Tranchant la gorge du premier guerrier, il enfonça la pique de sa hache dans le ventre du second. Après une attaque si brutale, les deux Aiels et leur bourreau tombèrent sur le sol. Pour achever le second Shaido, il fallut plusieurs coups de pique.

Perrin se releva. Il se souvenait d’avoir tué ces Aiels, mais avec son marteau et un couteau. Leur mort, il ne la regrettait pas. Parfois, un homme devait se battre, et il n’y avait rien à ajouter. Si atroce qu’elle fût, la mort était souvent nécessaire. À dire vrai, il avait trouvé merveilleux son combat contre les deux Shaido. On eût dit qu’il était un loup en chasse…

Au combat, Perrin devenait presque quelqu’un d’autre. Et ça, c’était dangereux.

Il jeta un coup d’œil accusateur à Sauteur, qui se prélassait au coin d’une ruelle.

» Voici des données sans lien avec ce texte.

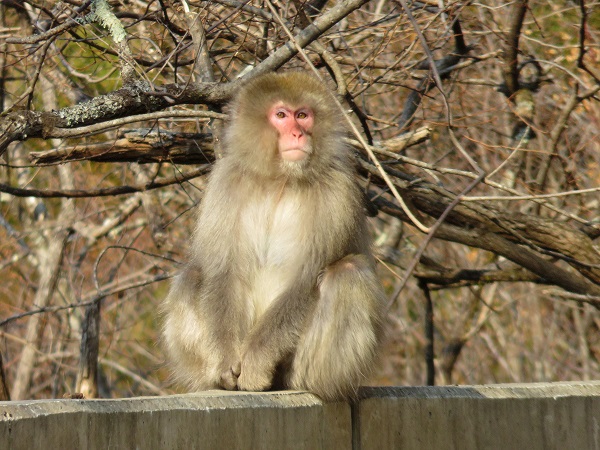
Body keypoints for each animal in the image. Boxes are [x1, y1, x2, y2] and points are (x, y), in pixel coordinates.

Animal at [161, 71, 384, 400]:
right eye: (281, 116)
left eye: (303, 115)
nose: (298, 134)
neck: (281, 179)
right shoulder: (226, 181)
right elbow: (223, 273)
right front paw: (225, 363)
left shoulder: (337, 190)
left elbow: (305, 280)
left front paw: (256, 362)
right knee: (192, 275)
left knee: (348, 272)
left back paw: (312, 384)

— Pourquoi me fais-tu rêver à ça ?

Te faire rêver ? Ce n’est pas mon songe, Jeune Taureau. Sens-tu mes crocs sur ta nuque, te forçant à faire ceci ou cela ?

La hache était rouge de sang. Perrin devina ce qui allait se passer. Se retournant, il vit approcher Aram, une lueur assassine dans les yeux. La moitié du visage de l’ancien Zingaro était couverte de sang, et il en coulait de son menton, souillant sa veste rouge à rayures.

Aram propulsa sa lame vers la gorge de Perrin, qui recula vivement. Pas question de vivre ce combat une seconde fois.